楚平聽到這個傳言後,苦笑了一下,雖然和他說這話的人都有些為他抱不平,可自己能怎麼樣呢。
被白一丁這老犢子陰了去抓計劃生育工作,還好自己運氣好,見機的好,也得到了工作組一幫同志的支援,這才取得了一定成效,把這倒數第一的帽子拖了,不然即使不栽在上山村,也會因為計劃生育工作沒抓好被免除副鄉長的職務。
雖然自己和大家都知道白一丁這借刀殺人之計,可一點辦法也沒用,只能入他的圈套。
上山村還有最後一個寨子的計劃生育工作沒有結束,楚平決定過兩天再上山一趟,督促工作組把這項工作清理掉,也算結束一項工作,免得夜長夢多。
夜已經深了,可楚平有些睡不著,現在已經十月份了,還有幾個月就是鄉里換屆了,這大棚菜的事情一弄,自己再次去農機公司的可能*就更大了。
點了一根香菸,獨自一個人在鄉政府大院裡的小山頭上坐著,看著遠處還亮著燈的蔬菜大棚,抽光了一包香菸,隱約看到父親和母親還在忙碌的身影,心情似乎廓然開朗起來,大不了就不幹這鄉長了,回老家去種大棚菜也是個不錯的選擇,去深圳杜欣那裡也可以,杜欣已經多次邀請他去擔任她公司的副總經理,年薪五十萬呢,是湖山鄉一年的財政收入一半還多。
此處不留爺,自有留爺處!
丟掉手裡的香菸屁股,就往辦公室走去,明天還要一早去縣裡開會,還是早點睡吧。
楚平沒有從大門進鄉政府的小院,因為要繞很多的路,而是從後面圍牆一個小牆洞裡鑽了進來,剛鑽進圍牆,就看到白一丁的房間還沒熄燈,從後面的窗戶可以看出有三個人影。
本來沒有偷聽這種嗜好,可從旁邊經過的時候,突然聽到一個熟悉的聲音,可又想不起是誰,就無聲的在牆邊停了一會,想聽聽這個人再說話,確定一下這人到底是誰。
「媽的,這鄭山,烏龜王八蛋,等這事情過了,看老子怎麼收拾他。」等了一會那人一直沒說話,楚平正要往回走,突然聽到白一丁在罵鄭山,就又側著耳朵聽了起來,「你小子還有點小聰明,那天要不是鄭山,楚平這小子肯定鬥不過你。」
哦,白一丁又提到自己,楚平自然更要仔細聽聽,可漸漸的後面的聲音聽不清楚,估計這說話的三人走到中間去了,突然楚平想起了前面說話人的聲音,但是心裡又不敢確定,心想著這白一丁雖然陰險毒辣,總不會和這些爛仔們勾結吧。

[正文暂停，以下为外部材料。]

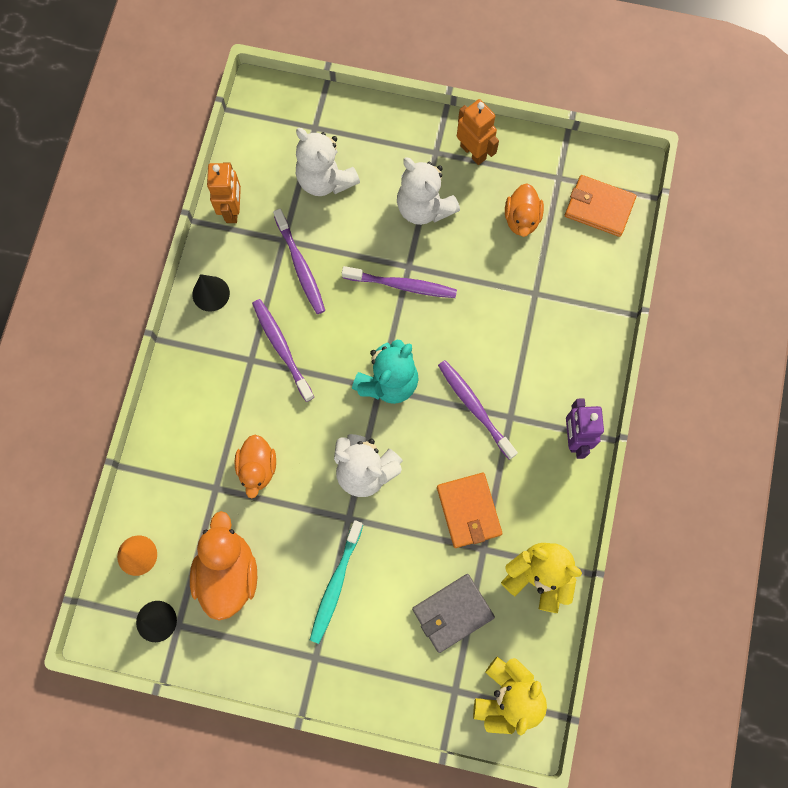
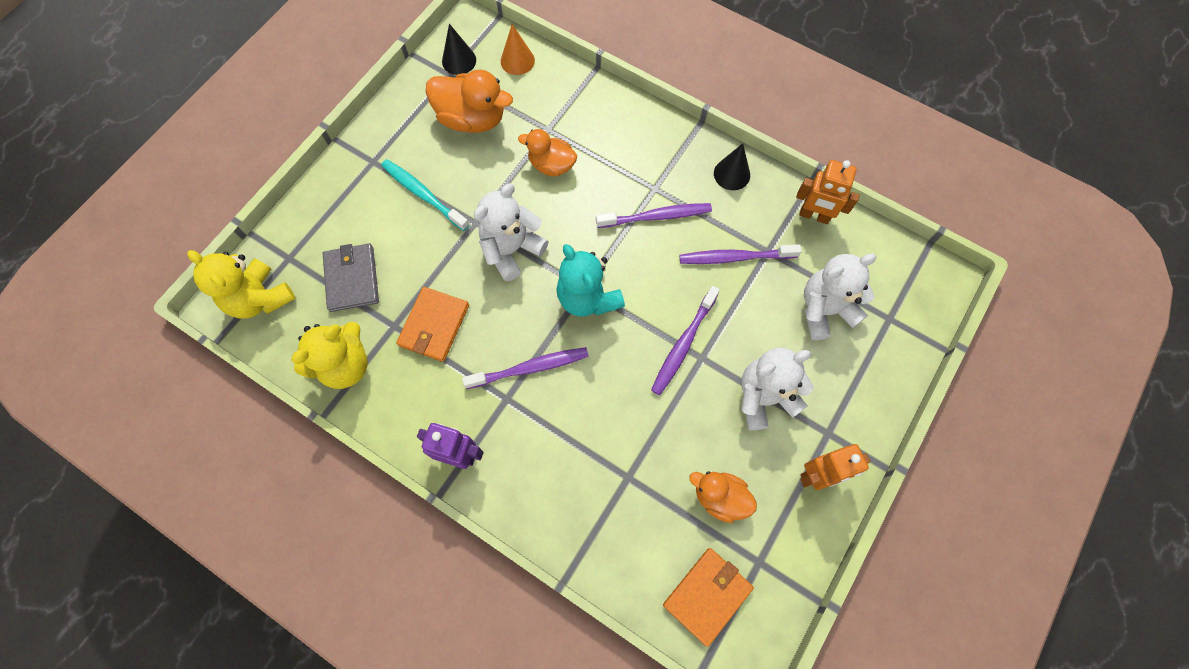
camera: 110 degrees right, 5 degrees down
orange wallet [437,473,503,548] -> orange wallet turned 75 degrees counterclockwise [396,287,469,362]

聽了一會,聽不到什麼,楚平也懶得再聽,就繞到前面輕手輕腳的進了自己的房間,剛半掩著門,還沒來得及開燈,就看到白一丁房間的門開啟了,白一丁伸出頭在天井裡張望了一下,沒有發現人,等兩人走出他的房門,拍著其中一人說:「這陣子你們受委屈了,我都知道,以前鄭山霸著村子,現在有我撐腰,你們只管放開手去幹,不過也要注意,不要把事情鬧大了,娃兒的事情,以後再說,女人有的是,找個別的女人生一個娃還不是很容易的事情。」
兩個男人溜了出來,其中一個輕聲的和白一丁說:「白**放心,前面是我們輕看了那小子,失算了,這次我們有您支援,這湖山還有什麼事情辦不好,您放心,保準您滿意。」
這聲音怎麼這麼熟悉?
楚平看著那謙卑的身影,突然想起了誰,頓時愣在了那裡,剛才自己還再安慰自己,白一丁不會和宋恩慶、趙懷這樣的爛仔混在一起,剛看到的一幕,還真印證了自己心中的猜想。
看著兩人遠去的背影,看著關了門還亮著燈的白一丁房間,一切再也明白不過了。雖然白一丁沒在自己面前,可楚平眼前突然浮現出白一丁那雙陰險的三角眼和那張瘦削、蒼白的臉來,心不由得收緊了,自己怎麼會和白一丁弄成這樣。
看來自己這後面的工作,只怕更加艱苦,只是不知道這宋恩慶和趙懷會在白一丁的指使下,使什麼壞點子。
自己得儘快讓工作組把上山村的計劃生育工作結束了,以免出現不必要的麻煩,到時候說不定還會害了工作組的幹部。